[DATA TO EXAMINE — start]

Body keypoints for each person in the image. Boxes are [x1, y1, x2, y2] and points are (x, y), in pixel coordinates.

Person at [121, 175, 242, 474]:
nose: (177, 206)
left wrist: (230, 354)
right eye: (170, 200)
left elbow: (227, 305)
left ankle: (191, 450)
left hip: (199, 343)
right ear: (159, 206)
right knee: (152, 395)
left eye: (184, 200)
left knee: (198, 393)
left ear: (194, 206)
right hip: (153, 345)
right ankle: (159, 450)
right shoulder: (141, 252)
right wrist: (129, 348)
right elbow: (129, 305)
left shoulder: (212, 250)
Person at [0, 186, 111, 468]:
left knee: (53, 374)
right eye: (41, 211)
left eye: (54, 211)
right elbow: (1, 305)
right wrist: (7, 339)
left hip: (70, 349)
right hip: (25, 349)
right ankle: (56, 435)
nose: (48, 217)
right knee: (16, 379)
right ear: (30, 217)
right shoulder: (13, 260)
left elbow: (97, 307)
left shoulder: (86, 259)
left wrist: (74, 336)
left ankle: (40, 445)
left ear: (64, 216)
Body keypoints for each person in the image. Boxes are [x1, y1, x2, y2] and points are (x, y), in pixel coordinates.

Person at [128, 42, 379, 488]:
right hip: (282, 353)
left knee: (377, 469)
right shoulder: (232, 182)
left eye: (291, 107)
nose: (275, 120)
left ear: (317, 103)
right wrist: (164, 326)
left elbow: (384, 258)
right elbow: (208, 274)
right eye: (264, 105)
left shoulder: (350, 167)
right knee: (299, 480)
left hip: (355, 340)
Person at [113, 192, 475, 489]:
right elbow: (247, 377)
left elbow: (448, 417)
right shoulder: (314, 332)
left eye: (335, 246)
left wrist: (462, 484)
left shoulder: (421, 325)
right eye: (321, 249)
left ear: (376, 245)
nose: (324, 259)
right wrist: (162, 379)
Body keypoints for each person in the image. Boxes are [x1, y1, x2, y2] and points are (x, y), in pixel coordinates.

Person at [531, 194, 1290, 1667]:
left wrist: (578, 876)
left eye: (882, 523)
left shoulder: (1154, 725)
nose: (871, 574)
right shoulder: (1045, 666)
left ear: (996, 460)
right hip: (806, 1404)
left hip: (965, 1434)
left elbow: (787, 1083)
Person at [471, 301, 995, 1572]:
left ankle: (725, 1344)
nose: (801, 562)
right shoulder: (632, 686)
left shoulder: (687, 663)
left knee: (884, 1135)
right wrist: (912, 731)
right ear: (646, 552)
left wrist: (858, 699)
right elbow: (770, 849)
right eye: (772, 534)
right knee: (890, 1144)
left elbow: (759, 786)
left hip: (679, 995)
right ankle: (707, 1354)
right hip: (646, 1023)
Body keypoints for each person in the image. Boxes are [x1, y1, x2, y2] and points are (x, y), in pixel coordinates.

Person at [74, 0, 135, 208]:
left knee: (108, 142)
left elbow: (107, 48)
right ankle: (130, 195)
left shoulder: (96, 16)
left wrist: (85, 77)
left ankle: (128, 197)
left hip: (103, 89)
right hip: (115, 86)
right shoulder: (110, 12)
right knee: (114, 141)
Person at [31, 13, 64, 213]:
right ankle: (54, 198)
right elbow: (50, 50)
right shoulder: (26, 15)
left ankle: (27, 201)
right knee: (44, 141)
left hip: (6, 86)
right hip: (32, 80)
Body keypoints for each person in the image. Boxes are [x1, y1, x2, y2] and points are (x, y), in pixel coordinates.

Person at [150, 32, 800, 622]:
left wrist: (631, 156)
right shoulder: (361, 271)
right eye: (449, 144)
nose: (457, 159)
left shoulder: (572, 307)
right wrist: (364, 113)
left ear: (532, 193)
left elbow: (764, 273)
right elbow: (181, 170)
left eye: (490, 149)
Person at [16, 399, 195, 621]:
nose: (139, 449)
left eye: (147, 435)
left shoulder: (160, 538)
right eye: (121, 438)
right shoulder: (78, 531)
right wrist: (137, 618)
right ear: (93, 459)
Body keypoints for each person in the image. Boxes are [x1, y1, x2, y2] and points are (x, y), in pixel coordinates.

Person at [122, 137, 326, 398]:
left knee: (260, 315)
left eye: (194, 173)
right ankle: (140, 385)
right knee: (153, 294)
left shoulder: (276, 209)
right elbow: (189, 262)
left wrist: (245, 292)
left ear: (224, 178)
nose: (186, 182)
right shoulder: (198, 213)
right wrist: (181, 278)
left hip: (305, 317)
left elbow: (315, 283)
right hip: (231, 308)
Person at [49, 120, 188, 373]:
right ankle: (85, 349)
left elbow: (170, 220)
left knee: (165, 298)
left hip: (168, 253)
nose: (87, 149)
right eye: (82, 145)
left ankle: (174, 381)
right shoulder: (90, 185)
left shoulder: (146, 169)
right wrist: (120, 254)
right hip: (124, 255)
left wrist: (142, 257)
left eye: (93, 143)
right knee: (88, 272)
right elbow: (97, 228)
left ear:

[DATA TO EXAMINE — finish]

TASK INSTRUCTIONS: Review the entries above and return every line where "nose" appears.

SOLUTION TO THIS TASK:
nose: (177, 206)
nose: (48, 217)
nose: (275, 120)
nose: (324, 259)
nose: (871, 574)
nose: (801, 562)
nose: (457, 159)
nose: (139, 449)
nose: (186, 182)
nose: (87, 149)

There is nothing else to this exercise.